Army Court of Criminal Appeals Rules that a Soldier cannot Legally Possess Digital Data Contained in Unallocated Hard Drive Space
Our newest blog contributor is Brian Pristera. He has active duty Army experience and teaches legal writing. He is an expert on military appellate law.
This is the perfect time for him to start contributing to our blog. The Army Court of Criminal Appeals recently reversed a conviction in a case that he knows well from the trial level.
About the case, Brian writes:
On 26 February 2016, the Army Court of Criminal Appeals (ACCA) decided the case of SSG Schempp in an unpublished opinion. At trial, SSG Schempp was found guilty of two specifications of possession of child pornography. SSG Schempp was using FrostWire, a file sharing program. Naval Criminal Investigative Services (NCIS) agents located SSG Schempp’s IP address online and identified his home address. Army Criminal Investigation Division (CID) conducted a search and seized, among other electronic devices, a computer and an external hard drive.
The computer and hard drive were forensically examined by CID. The computer contained suspected child pornography images in the active memory or allocated space of the hard drive. This means that the files were generally available to the user of the computer and were accessible to the user. The computer also contained some suspected child pornography images in the unallocated space, or portions of the hard drive that are not accessible without special forensic software. All of the images on the portable hard drive were located in the unallocated space. The files in the unallocated space were recovered using special forensic software called EnCase, which is not generally available to the public.
At the trial, the government digital forensic expert testified that SSG Schempp had no way of accessing the files that were located in the unallocated space.
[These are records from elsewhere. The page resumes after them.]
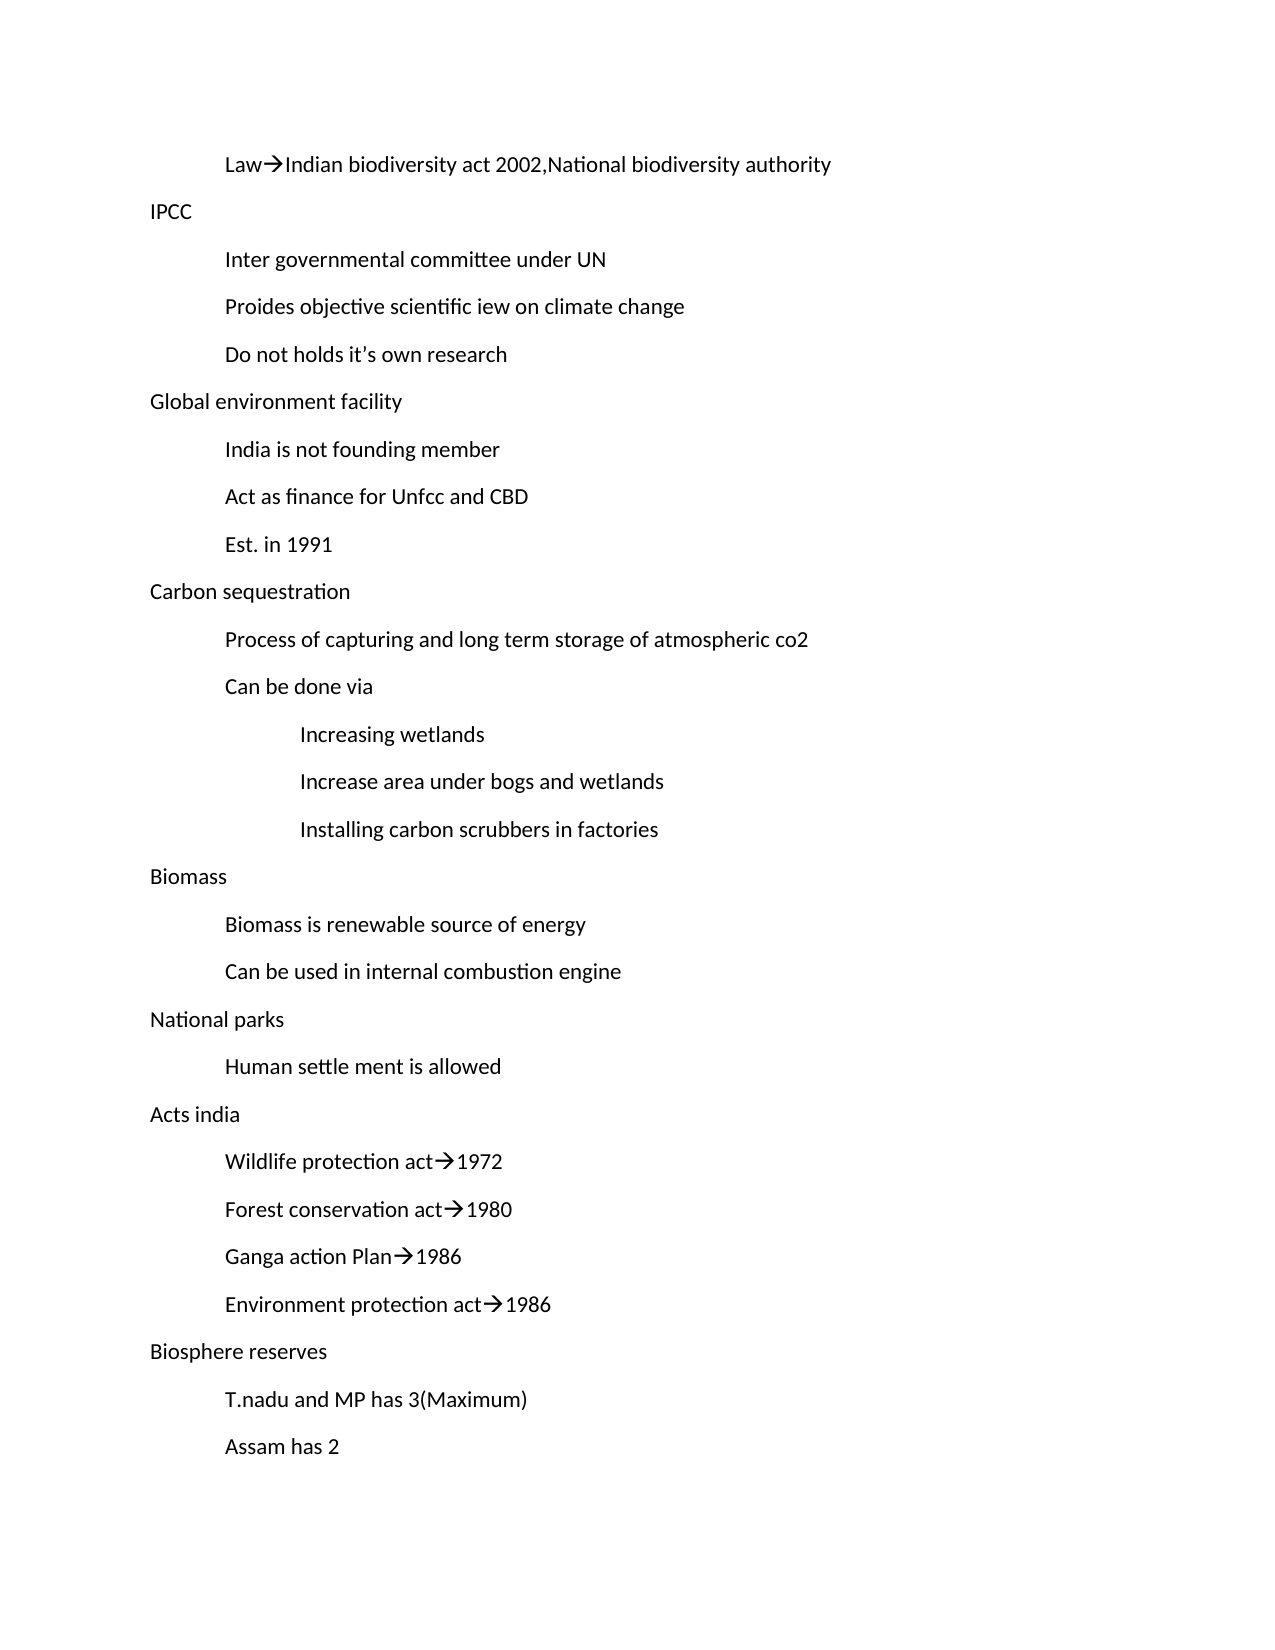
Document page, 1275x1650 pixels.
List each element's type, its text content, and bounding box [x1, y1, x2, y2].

text Can be done via [150, 672, 1125, 701]
text Installing carbon scrubbers in factories [150, 815, 1125, 843]
text Biomass is renewable source of energy [150, 910, 1125, 938]
text Process of capturing and long term storage of atmospheric co2 [150, 625, 1125, 653]
text LawIndian biodiversity act 2002,National biodiversity authority [150, 150, 1125, 178]
text T.nadu and MP has 3(Maximum) [150, 1385, 1125, 1413]
text Inter governmental committee under UN [150, 245, 1125, 273]
text Wildlife protection act1972 [150, 1147, 1125, 1176]
text Assam has 2 [150, 1432, 1125, 1461]
text Act as finance for Unfcc and CBD [150, 482, 1125, 511]
text Can be used in internal combustion engine [150, 957, 1125, 986]
text Est. in 1991 [150, 530, 1125, 558]
text Do not holds it’s own research [150, 340, 1125, 368]
text Biosphere reserves [150, 1337, 1125, 1366]
text Increase area under bogs and wetlands [150, 767, 1125, 796]
text IPCC [150, 197, 1125, 226]
text Ganga action Plan1986 [150, 1242, 1125, 1271]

Nonetheless, the trial court convicted SSG Schempp of possession of the child pornography. “Possession” of child pornography requires that the possession be knowing and conscious. The ACCA found that SSG Schempp could not knowingly possess the images that were in the unallocated space because he had no way of knowing that the images were there and no way of retrieving them on the date alleged in the specification. Accordingly, all of the images located in the unallocated space (all of the images from the portable hard drive, and 8 images from the computer) were dismissed.
The Court ruled that SSG Schempp was not legally able to possess images that were located in the unallocated space.
The Court affirmed the remaining specification but reduced the number of pictures that SSG Schempp was convicted of possessing. The Court determined that a sentence rehearing is not necessary under the circumstances because there was not a dramatic change to sentencing framework.
The take-away from this case is that if the government charges possession of child pornography images located in the unallocated space of a hard drive, the evidence may be insufficient for a finding of guilty. If the charges allege possession on a certain date, and on that date the images were in the unallocated space, there is likely not sufficient evidence to support a guilty finding. Note however that ACCA made it clear that the charges could have been drafted differently to avoid this problem. If the charges alleged possession on the last known date that the images were accessible on the hard drive, then the evidence would have been sufficient to support a finding of guilty.